Dataset records
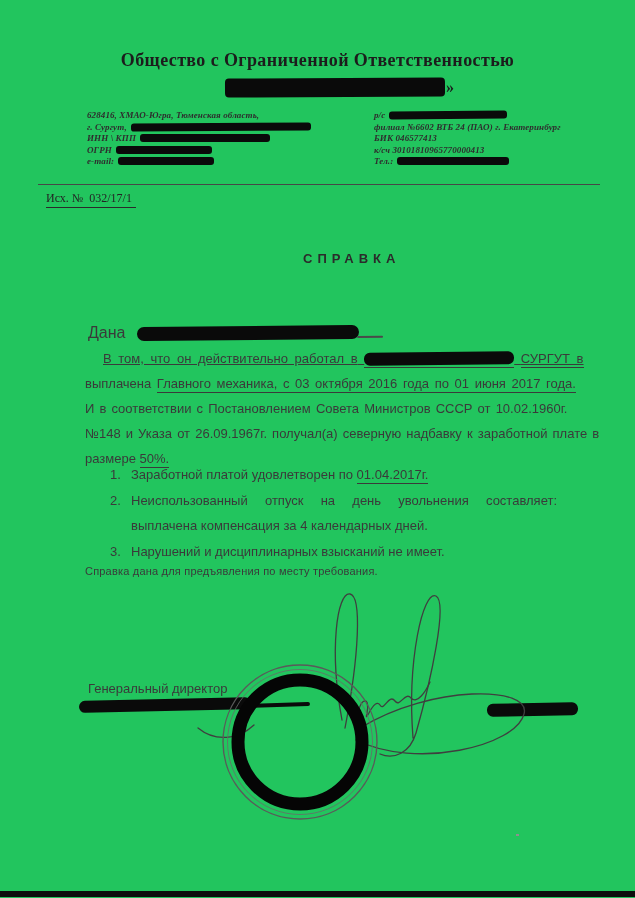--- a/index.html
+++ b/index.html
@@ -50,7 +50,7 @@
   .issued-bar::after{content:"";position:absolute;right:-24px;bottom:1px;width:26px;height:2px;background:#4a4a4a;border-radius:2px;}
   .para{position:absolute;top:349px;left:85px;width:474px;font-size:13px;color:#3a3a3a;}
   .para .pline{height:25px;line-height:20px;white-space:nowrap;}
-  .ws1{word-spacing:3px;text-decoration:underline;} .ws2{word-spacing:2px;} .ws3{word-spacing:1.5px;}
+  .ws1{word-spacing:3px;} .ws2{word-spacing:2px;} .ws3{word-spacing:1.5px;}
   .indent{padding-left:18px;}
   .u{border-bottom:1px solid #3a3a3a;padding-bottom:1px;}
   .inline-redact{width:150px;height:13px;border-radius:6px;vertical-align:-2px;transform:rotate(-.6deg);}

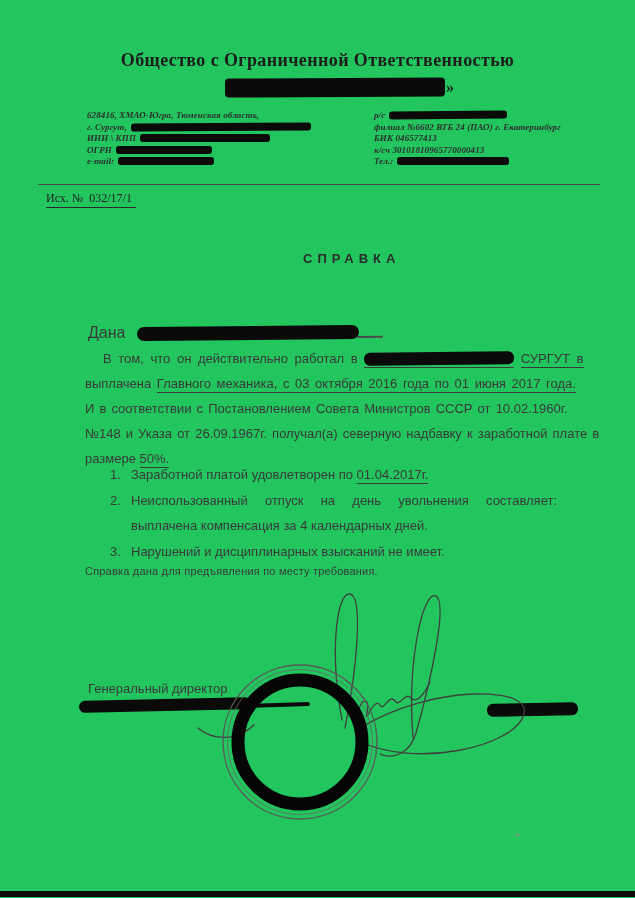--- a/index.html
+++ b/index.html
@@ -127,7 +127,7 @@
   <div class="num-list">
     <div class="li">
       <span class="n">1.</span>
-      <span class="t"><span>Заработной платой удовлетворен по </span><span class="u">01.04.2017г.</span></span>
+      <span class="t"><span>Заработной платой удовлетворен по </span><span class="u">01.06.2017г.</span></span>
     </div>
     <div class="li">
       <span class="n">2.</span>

The problem
Some lines of the data above may hold the word "удовлетворен"; state how many do, and give only that number.

Response
2